This is a phrase we are hearing a lot about these days in reference to our country’s debt discussions. But “on the edge” has meanings at the individual, family and community level as well.
Historically, I remember learning the world view that the world was considered flat, and if you got too close to the ‘edge’ you would not survive, you might even go ‘over’ the edge. Today you can find this phrase used in photography, songs, business names, marketing messages of all kinds. It usually includes a reference of some kind to a precipice, or deep cliff or physical edge as a barrier.
This phrase conveys danger and the unknown and also great opportunity and excitement. Throughout history, adventurers have pushed every conceivable boundary to explore as far as we can go. But there are plenty of others who are much more comfortable away from any ‘edge’.
What I have learned over the years working with communities described as on the edge, and with people, is that there are so many opportunities created from our most challenging experiences. Some we can handle without help, others take a coming together of many people to help out. After experiencing disasters, it is heartening to realize the many acts of random kindness from so many other people go a long way to hasten a healing process. Other disasters are so huge, they cannot easily be solved with a quick or short effort.

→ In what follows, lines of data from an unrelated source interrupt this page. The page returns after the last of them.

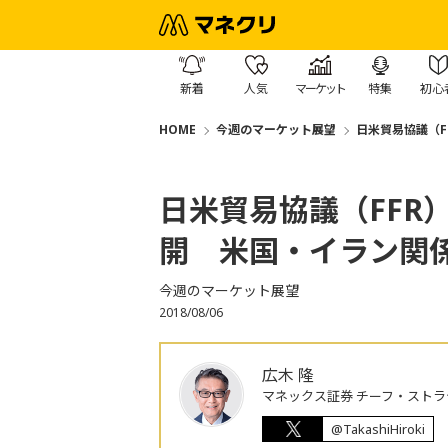
新着
人気
マーケット
特集
初心
HOME
今週のマーケット展望
日米貿易協議（
日米貿易協議（FFR
開 米国・イラン関
今週のマーケット展望
2018/08/06
広木 隆
マネックス証券 チーフ・ストラ
@TakashiHiroki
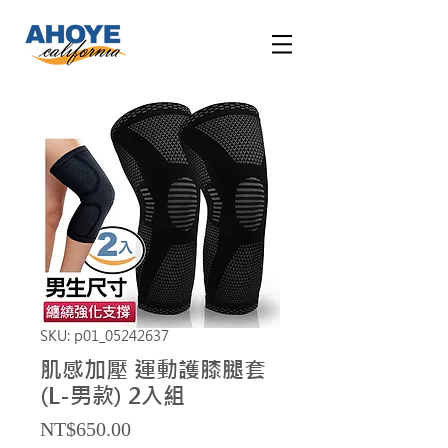
SKU: p01_05242637
肌感加壓 運動護膝腿套
(L-男款) 2入組
Price
NT$650.00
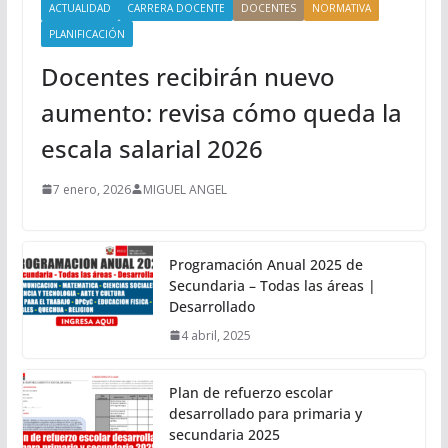
ACTUALIDAD
CARRERA DOCENTE
DOCENTES
NORMATIVA
PLANIFICACIÓN
Docentes recibirán nuevo
aumento: revisa cómo queda la
escala salarial 2026
7 enero, 2026
MIGUEL ANGEL
Programación Anual 2025 de
Secundaria – Todas las áreas |
Desarrollado
4 abril, 2025
Plan de refuerzo escolar
desarrollado para primaria y
secundaria 2025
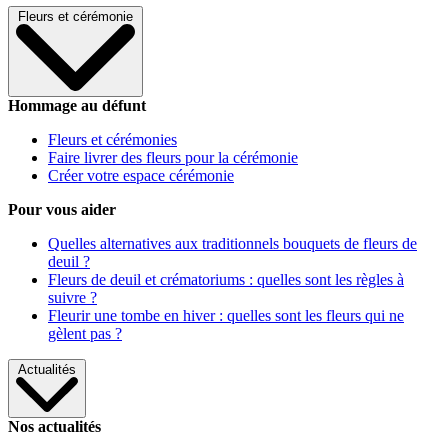
Fleurs et cérémonie
Hommage au défunt
Fleurs et cérémonies
Faire livrer des fleurs pour la cérémonie
Créer votre espace cérémonie
Pour vous aider
Quelles alternatives aux traditionnels bouquets de fleurs de
deuil ?
Fleurs de deuil et crématoriums : quelles sont les règles à
suivre ?
Fleurir une tombe en hiver : quelles sont les fleurs qui ne
gèlent pas ?
Actualités
Nos actualités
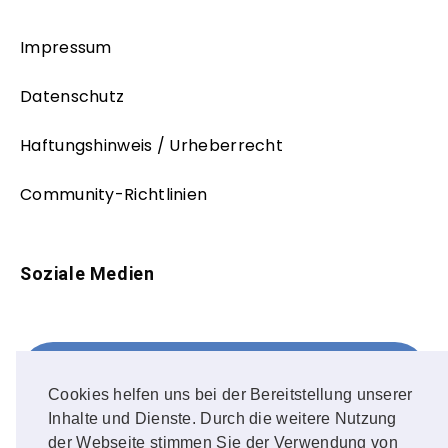
Impressum
Datenschutz
Haftungshinweis / Urheberrecht
Community-Richtlinien
Soziale Medien
Facebook
FOLLOW ME!
Cookies helfen uns bei der Bereitstellung unserer
Inhalte und Dienste. Durch die weitere Nutzung
Instagram
der Webseite stimmen Sie der Verwendung von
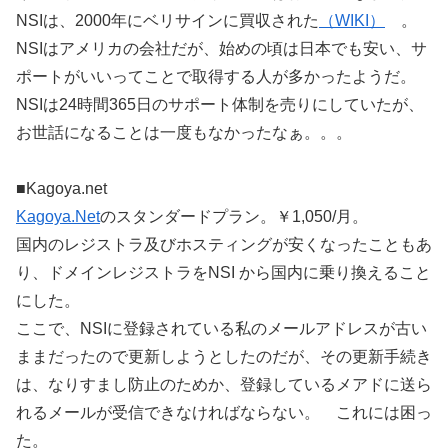
NSIは、2000年にベリサインに買収された
（WIKI）
。
NSIはアメリカの会社だが、始めの頃は日本でも安い、サ
ポートがいいってことで取得する人が多かったようだ。
NSIは24時間365日のサポート体制を売りにしていたが、
お世話になることは一度もなかったなぁ。。。
■Kagoya.net
Kagoya.Net
のスタンダードプラン。￥1,050/月。
国内のレジストラ及びホスティングが安くなったこともあ
り、ドメインレジストラをNSI から国内に乗り換えること
にした。
ここで、NSIに登録されている私のメールアドレスが古い
ままだったので更新しようとしたのだが、その更新手続き
は、なりすまし防止のためか、登録しているメアドに送ら
れるメールが受信できなければならない。 これには困っ
た。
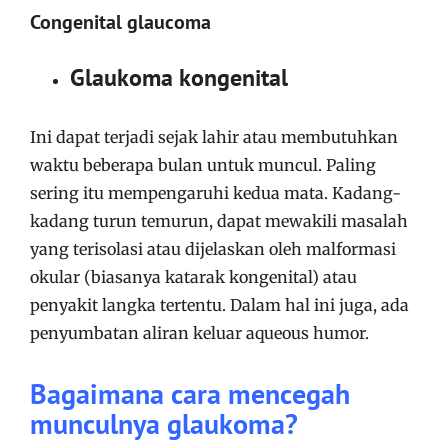
Congenital glaucoma
Glaukoma kongenital
Ini dapat terjadi sejak lahir atau membutuhkan
waktu beberapa bulan untuk muncul. Paling
sering itu mempengaruhi kedua mata. Kadang-
kadang turun temurun, dapat mewakili masalah
yang terisolasi atau dijelaskan oleh malformasi
okular (biasanya katarak kongenital) atau
penyakit langka tertentu. Dalam hal ini juga, ada
penyumbatan aliran keluar aqueous humor.
Bagaimana cara mencegah
munculnya glaukoma?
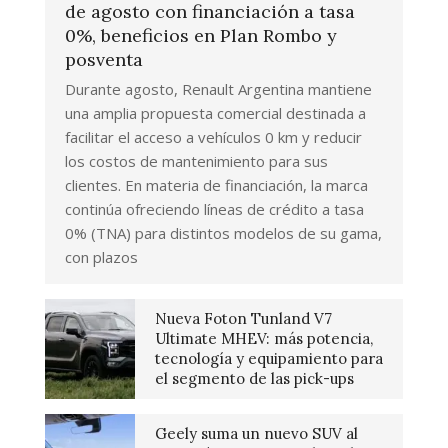
de agosto con financiación a tasa
0%, beneficios en Plan Rombo y
posventa
Durante agosto, Renault Argentina mantiene
una amplia propuesta comercial destinada a
facilitar el acceso a vehículos 0 km y reducir
los costos de mantenimiento para sus
clientes. En materia de financiación, la marca
continúa ofreciendo líneas de crédito a tasa
0% (TNA) para distintos modelos de su gama,
con plazos
Nueva Foton Tunland V7
Ultimate MHEV: más potencia,
tecnología y equipamiento para
el segmento de las pick-ups
Geely suma un nuevo SUV al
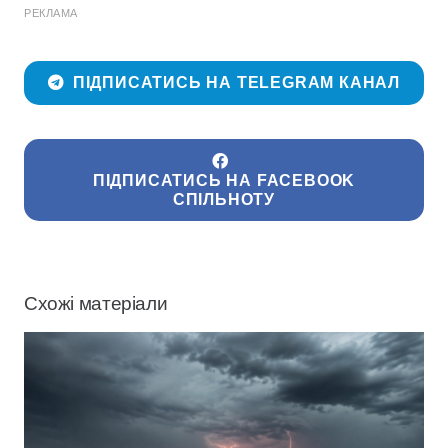
РЕКЛАМА
ПІДПИСАТИСЬ НА TELEGRAM КАНАЛ
ПІДПИСАТИСЬ НА FACEBOOK
СПІЛЬНОТУ
Схожі матеріали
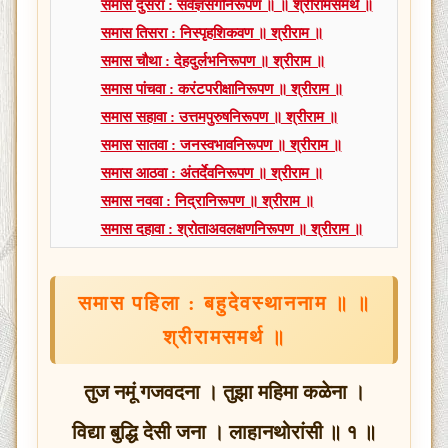
समास दुसरा : सर्वज्ञसंगनिरूपण ॥ ॥ श्रीरामसमर्थ ॥
समास तिसरा : निस्पृहशिकवण ॥ श्रीराम ॥
समास चौथा : देहदुर्लभनिरूपण ॥ श्रीराम ॥
समास पांचवा : करंटपरीक्षानिरूपण ॥ श्रीराम ॥
समास सहावा : उत्तमपुरुषनिरूपण ॥ श्रीराम ॥
समास सातवा : जनस्वभावनिरूपण ॥ श्रीराम ॥
समास आठवा : अंतर्देवनिरूपण ॥ श्रीराम ॥
समास नववा : निद्रानिरूपण ॥ श्रीराम ॥
समास दहावा : श्रोताअवलक्षणनिरूपण ॥ श्रीराम ॥
समास पहिला : बहुदेवस्थाननाम ॥ ॥
श्रीरामसमर्थ ॥
तुज नमूं गजवदना । तुझा महिमा कळेना ।
विद्या बुद्धि देसी जना । लाहानथोरांसी ॥ १ ॥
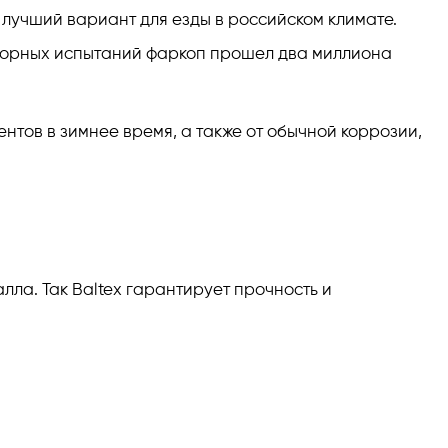
- лучший вариант для езды в российском климате.
аторных испытаний фаркоп прошел два миллиона
нтов в зимнее время, а также от обычной коррозии,
ла. Так Baltex гарантирует прочность и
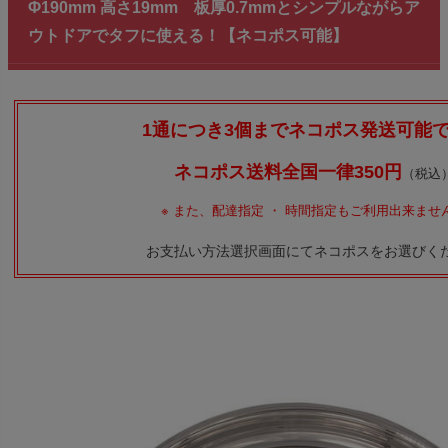
Φ190mm 高さ19mm 板厚0.7mmとシンプルながらア
ウトドアでタフに使える！【ネコポス可能】
1通につき3個までネコポス発送可能
ネコポス送料全国一律350円
（税込
※
また、配達指定 ・ 時間指定もご利用出来ませ
お支払い方法選択画面にてネコポスをお選びく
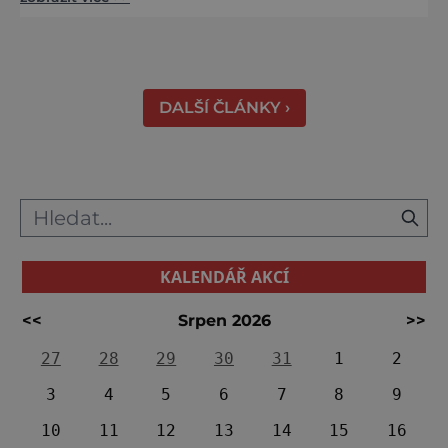
jako nazdobený bílý dort na svatební tabuli.
Právě proto tam proudí desítky tisíc turistů.
Zámek, který najdete 9 kilometrů od
Českých Budějovic, byl inspirován anglickým
královským
DALŠÍ ČLÁNKY ›
KALENDÁŘ AKCÍ
<<
Srpen 2026
>>
27
28
29
30
31
1
2
3
4
5
6
7
8
9
10
11
12
13
14
15
16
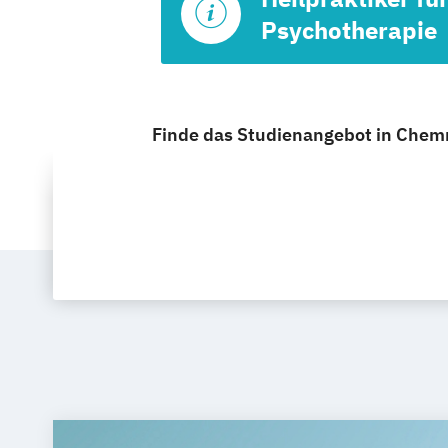
Psychotherapie
Finde das Studienangebot in Chemni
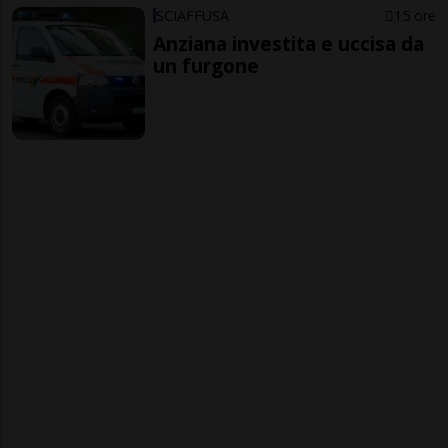
SCIAFFUSA
15 ore
Anziana investita e uccisa da
un furgone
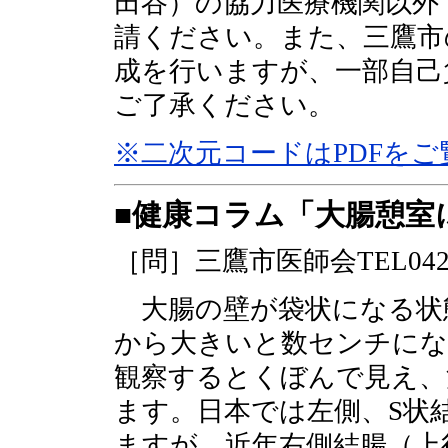
田谷）の協力医療機関以外
請ください。また、三鷹市
成を行いますが、一部自己
ご了承ください。
※二次元コードはPDFを
■健康コラム「大腸憩室
［問］三鷹市医師会TEL0422-
大腸の壁が袋状になる状
から大きいと数センチにな
観察するとくぼんで見え、
ます。日本では左側、S状
ますが、近年右側結腸（上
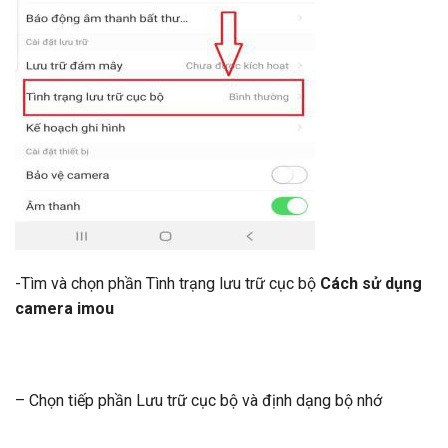
-Tìm và chọn phần Tình trạng lưu trữ cục bộ
Cách sử dụng
camera imou
– Chọn tiếp phần Lưu trữ cục bộ và định dạng bộ nhớ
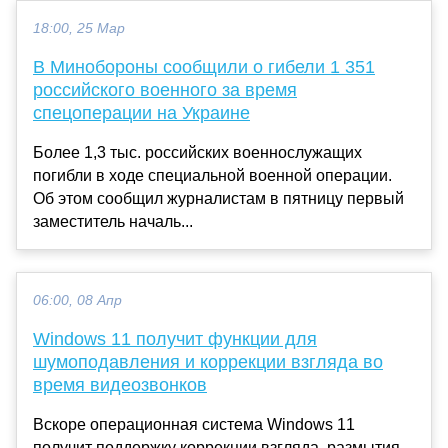
18:00, 25 Мар
В Минобороны сообщили о гибели 1 351
российского военного за время
спецоперации на Украине
Более 1,3 тыс. российских военнослужащих
погибли в ходе специальной военной операции.
Об этом сообщил журналистам в пятницу первый
заместитель началь...
06:00, 08 Апр
Windows 11 получит функции для
шумоподавления и коррекции взгляда во
время видеозвонков
Вскоре операционная система Windows 11
получит поддержку коррекции взгляда, размытия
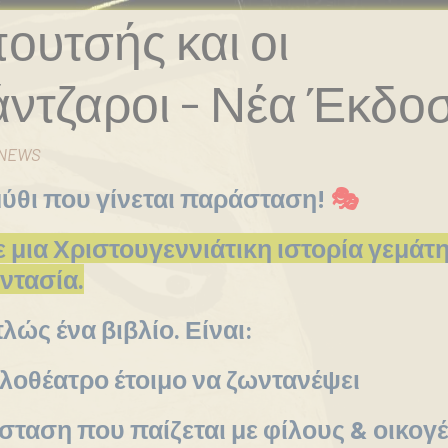
ουτσής και οι
άντζαροι - Νέα Έκδο
NEWS
ύθι που γίνεται παράσταση!
🎭
μια Χριστουγεννιάτικη ιστορία γεμάτη
αντασία.
λώς ένα βιβλίο. Είναι:
λοθέατρο έτοιμο να ζωντανέψει
ταση που παίζεται με φίλους & οικογέ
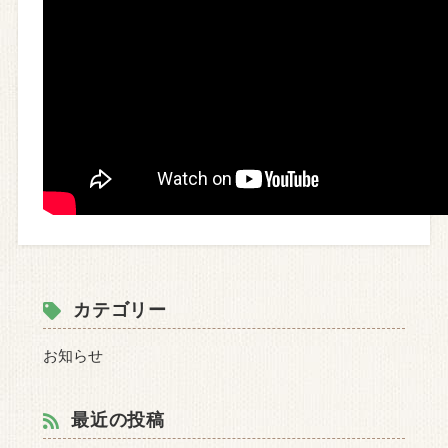
カテゴリー
お知らせ
最近の投稿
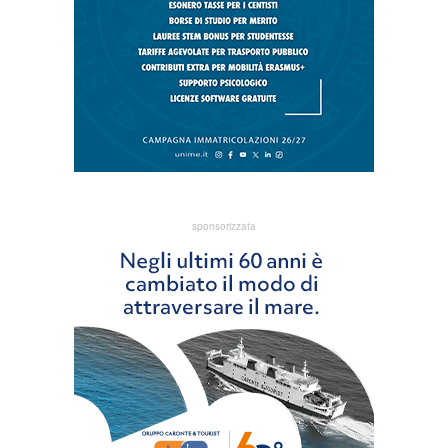
sponsorizzata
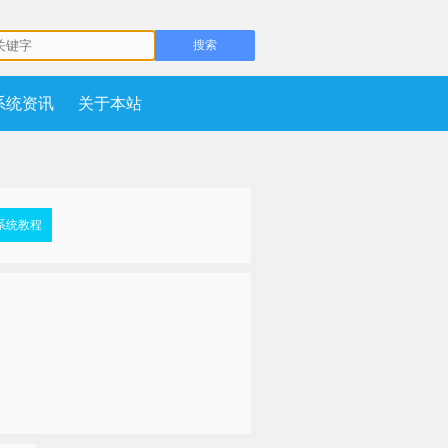
系统资讯
关于本站
系统教程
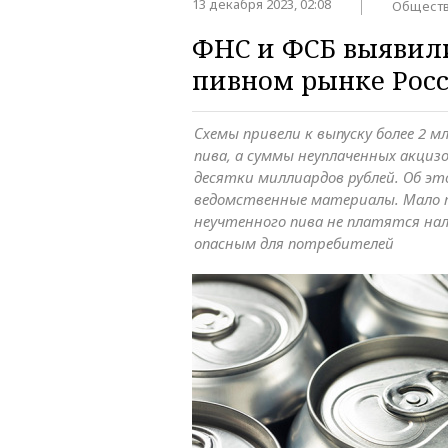
13 декабря 2023, 02:08
Общест
ФНС и ФСБ выявили
пивном рынке Рос
Схемы привели к выпуску более 2 
пива, а суммы неуплаченных акци
десятки миллиардов рублей. Об эт
ведомственные материалы. Мало 
неучтенного пива не платятся на
опасным для потребителей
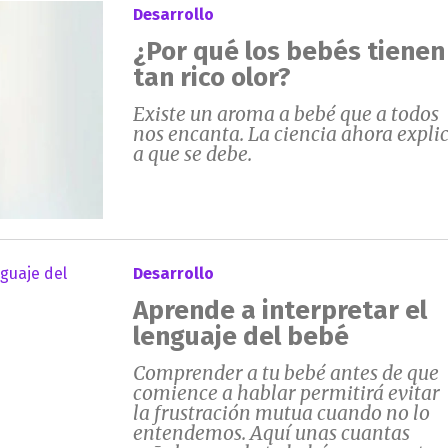
Desarrollo
¿Por qué los bebés tienen
tan rico olor?
Existe un aroma a bebé que a todos
nos encanta. La ciencia ahora expli
a que se debe.
Desarrollo
Aprende a interpretar el
lenguaje del bebé
Comprender a tu bebé antes de que
comience a hablar permitirá evitar
la frustración mutua cuando no lo
entendemos. Aquí unas cuantas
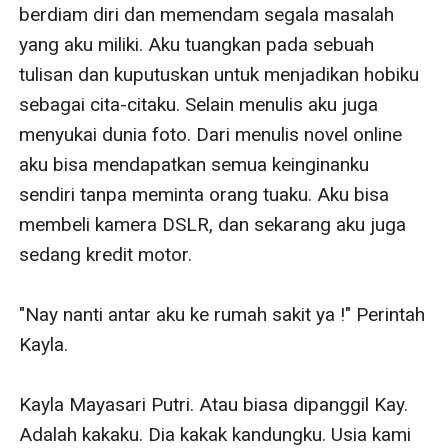
berdiam diri dan memendam segala masalah 
yang aku miliki. Aku tuangkan pada sebuah 
tulisan dan kuputuskan untuk menjadikan hobiku 
sebagai cita-citaku. Selain menulis aku juga 
menyukai dunia foto. Dari menulis novel online 
aku bisa mendapatkan semua keinginanku 
sendiri tanpa meminta orang tuaku. Aku bisa 
membeli kamera DSLR, dan sekarang aku juga 
sedang kredit motor.

"Nay nanti antar aku ke rumah sakit ya !" Perintah 
Kayla.

Kayla Mayasari Putri. Atau biasa dipanggil Kay. 
Adalah kakaku. Dia kakak kandungku. Usia kami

I am reminded as well from the many nonprofit organizations that we work with, that they often are the front lines providing help to others in their communities and just how important those efforts are. A random act of kindness to help another person, in this time of excessive heat, tension in our lives, need for food, or just for comfort is really good for the soul and benefits both the donor and receiver in different ways. A recent visitor to my Rotary Club spoke about the importance of a smile to someone else as a great place to begin.